Don’t concern yourself with what is “supposed” to be right. What you are doing right now is working, therefore there is zero need to change it. Once it stops working, then you can consider changing it.[/quote]
Assuming you’re flexible enough to hit depth with a narrow stance, I can’t see any reason at all why you’d switch to a wide stance.[/quote]
I’m on the fence about this. My following comments are from the perspective of a powerlifter, not a bodybuilder, or any other kind of athlete.
I think it’s normal for you to initially be weaker when switching style. However, you may find you quickly surpass your strength level with the other stance.
I believe that a powerlifting style squat – wide stance, low bar – would allow him to squat more in the long run. And practice should be done with that stance if he plans on competing. This assumes his goal is to have the highest squat possible.
However, I do agree that one shouldn’t fuck with something that’s working.

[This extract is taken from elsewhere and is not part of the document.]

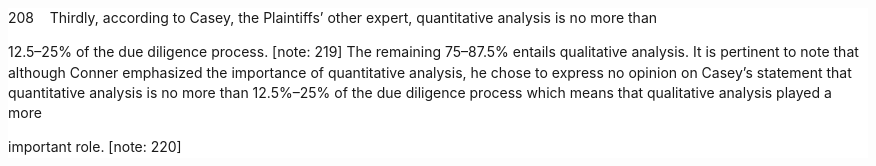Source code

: 208    Thirdly, according to Casey, the Plaintiffs’ other expert, quantitative analysis is no more than 

12\.5–25% of the due diligence process. [note: 219] The remaining 75–87.5% entails qualitative analysis. It is pertinent to note that although Conner emphasized the importance of quantitative analysis, he chose to express no opinion on Casey’s statement that quantitative analysis is no more than 12.5%–25% of the due diligence process which means that qualitative analysis played a more 

important role. [note: 220]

I myself have recently transitioned to a more traditional PL style squat, even deciding to forgo wearing my squat shoes, but this was done after a 7 month lay off, so my squat sucked already. I do occasionally still squat high bar with a close stance though, as accessory work. I switched because I think it will have a higher carry over to my deadlift, and a higher potential strength limit in the long run. I suppose one could say that I’m switching after already deciding that what I was doing was, infact, not working optimally.
My advice is: squat both ways. Do one as a strength movement, then one as accessory. Or rotate style week to week. How exactly you’d program this really depends on what you’re doing already. If you were peaking for a competition, or plan to, then focus on what you’re stronger with.
OP, how much are you squatting now? Can you post a video of you squatting a challenging weight, from perhaps a back & side perspective?